Just a heads up, there are 3-5 people in similar situations to your struggling to cope that have their stories on these forums and post daily. All you can do it a hard 180 and wait. 
http://talkaboutmarriage.com/self-help-marriage-relationship-programs/18671-180.html
You might want to pick up the divorce busters stuff too.


----------



## Confused-Wife (Jan 26, 2011)

I'm glad my words helped you in some way. Are you keeping a notebook of your feelings? I know it sounds dumb...and journaling isn't for everyone (definitely not for me), but it will really help put things in perspective when a new feelings comes your way, or when the situation changes, even if only in a small way. It'll help IF you get back together too.

I couldn't eat during my separation either. Don't force yourself to eat if you don't want to. Try to drink water though. Lots of water! Just try to remember that you're not going to die over this. One way or another, you are going to be ok. Did you hear me? IT'S GOING TO BE OK!!! Just keep repeating that to yourself. It might not make you feel better right now, but it will eventually.

When I was going through my separation, I just wanted someone to say "it's going to be ok"...but no one would tell me that. They just kept giving me their opinion on him or me, or whatever. 

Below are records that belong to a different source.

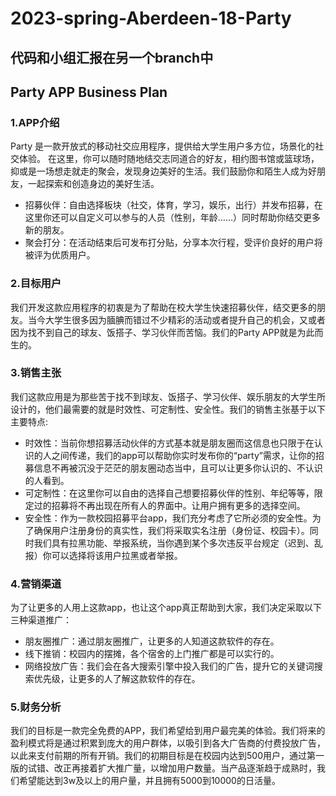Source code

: # 2023-spring-Aberdeen-18-Party
## 代码和小组汇报在另一个branch中
## Party APP Business Plan
### 1.APP介绍
Party 是一款开放式的移动社交应用程序，提供给大学生用户多方位，场景化的社交体验。
在这里，你可以随时随地结交志同道合的好友，相约图书馆或篮球场，抑或是一场想走就走的聚会，发现身边美好的生活。我们鼓励你和陌生人成为好朋友，一起探索和创造身边的美好生活。
* 招募伙伴：自由选择板块（社交，体育，学习，娱乐，出行）并发布招募，在这里你还可以自定义可以参与的人员（性别，年龄……）同时帮助你结交更多新的朋友。
* 聚会打分：在活动结束后可发布打分贴，分享本次行程，受评价良好的用户将被评为优质用户。
### 2.目标用户
我们开发这款应用程序的初衷是为了帮助在校大学生快速招募伙伴，结交更多的朋友。当今大学生很多因为腼腆而错过不少精彩的活动或者提升自己的机会，又或者因为找不到自己的球友、饭搭子、学习伙伴而苦恼。我们的Party APP就是为此而生的。
### 3.销售主张
我们这款应用是为那些苦于找不到球友、饭搭子、学习伙伴、娱乐朋友的大学生所设计的，他们最需要的就是时效性、可定制性、安全性。我们的销售主张基于以下主要特点:
* 时效性：当前你想招募活动伙伴的方式基本就是朋友圈而这信息也只限于在认识的人之间传递，我们的app可以帮助你实时发布你的“party”需求，让你的招募信息不再被沉没于茫茫的朋友圈动态当中，且可以让更多你认识的、不认识的人看到。
* 可定制性：在这里你可以自由的选择自己想要招募伙伴的性别、年纪等等，限定过的招募将不再出现在所有人的界面中。让用户拥有更多的选择空间。
* 安全性：作为一款校园招募平台app，我们充分考虑了它所必须的安全性。为了确保用户注册身份的真实性，我们将采取实名注册（身份证、校园卡）。同时我们具有拉黑功能、举报系统，当你遇到某个多次违反平台规定（迟到、乱报）你可以选择将该用户拉黑或者举报。
### 4.营销渠道
为了让更多的人用上这款app，也让这个app真正帮助到大家，我们决定采取以下三种渠道推广：
* 朋友圈推广：通过朋友圈推广，让更多的人知道这款软件的存在。
* 线下推销：校园内的摆摊，各个宿舍的上门推广都是可以实行的。
* 网络投放广告：我们会在各大搜索引擎中投入我们的广告，提升它的关键词搜索优先级，让更多的人了解这款软件的存在。
### 5.财务分析
我们的目标是一款完全免费的APP，我们希望给到用户最完美的体验。我们将来的盈利模式将是通过积累到庞大的用户群体，以吸引到各大广告商的付费投放广告，以此来支付前期的所有开销。我们的初期目标是在校园内达到500用户，通过第一版的试错、改正再接着扩大推广量，以增加用户数量。当产品逐渐趋于成熟时，我们希望能达到3w及以上的用户量，并且拥有5000到10000的日活量。
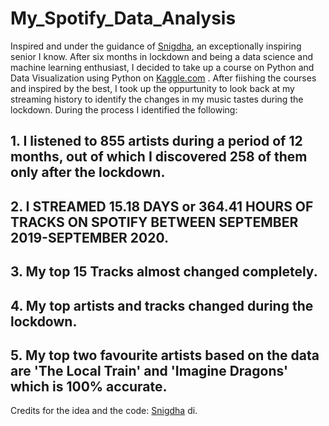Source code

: # My_Spotify_Data_Analysis
Inspired and under the guidance of [Snigdha](https://github.com/Sniggdhaa/Me-Music-and-I), an exceptionally inspiring senior I know.
After six months in lockdown and being a data science and machine learning enthusiast, I decided to take up a course on Python and Data Visualization using Python on [Kaggle.com](https://www.kaggle.com/) . After fiishing the courses and inspired by the best, I took up the oppurtunity to look back at my streaming history to identify the changes in my music tastes during the lockdown. 
During the process I identified the following:  
## 1. I listened to 855 artists during a period of 12 months, out of which I discovered 258 of them only after the lockdown.
## 2. I STREAMED 15.18 DAYS or 364.41 HOURS OF TRACKS ON SPOTIFY BETWEEN SEPTEMBER 2019-SEPTEMBER 2020.
## 3. My top 15 Tracks almost changed completely. 
## 4. My top artists and tracks changed during the lockdown.
## 5. My top two favourite artists based on the data are 'The Local Train' and 'Imagine Dragons' which is 100% accurate.
Credits for the idea and the code: [Snigdha](https://github.com/Sniggdhaa/Me-Music-and-I) di. 
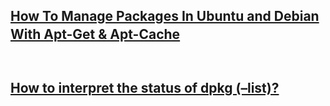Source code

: [How To Manage Packages In Ubuntu and Debian With Apt-Get & Apt-Cache](https://www.digitalocean.com/community/tutorials/how-to-manage-packages-in-ubuntu-and-debian-with-apt-get-apt-cache)　<br>　　
---
[How to interpret the status of dpkg (–list)?](https://linuxprograms.wordpress.com/2010/05/11/status-dpkg-list/)<br>
---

I am here to tell you, IT'S GOING TO BE OK.

Hang in there! I know it's tough!


----------



## Faithy (Mar 8, 2011)

anx, what's divorce busters?

CW - Yes, I did take your advice. I actually reread your words this morning and ran across the street to the store and bought a notebook... I wrote my first entry from work this morning in the form of a letter to him. It helped me a bit, but it's nothing I haven't said to him, so that was the frustrating part. 

Did you and your husband make it back together?


----------



## anx (Nov 30, 2010)

From the link in my last post. I guess i meant divorce busting.



> The 180 is a list of behaviours from Michelle Wiener Davis, the author of Divorce Busting, that will help your spouse to see you moving forward as a healthy person.


----------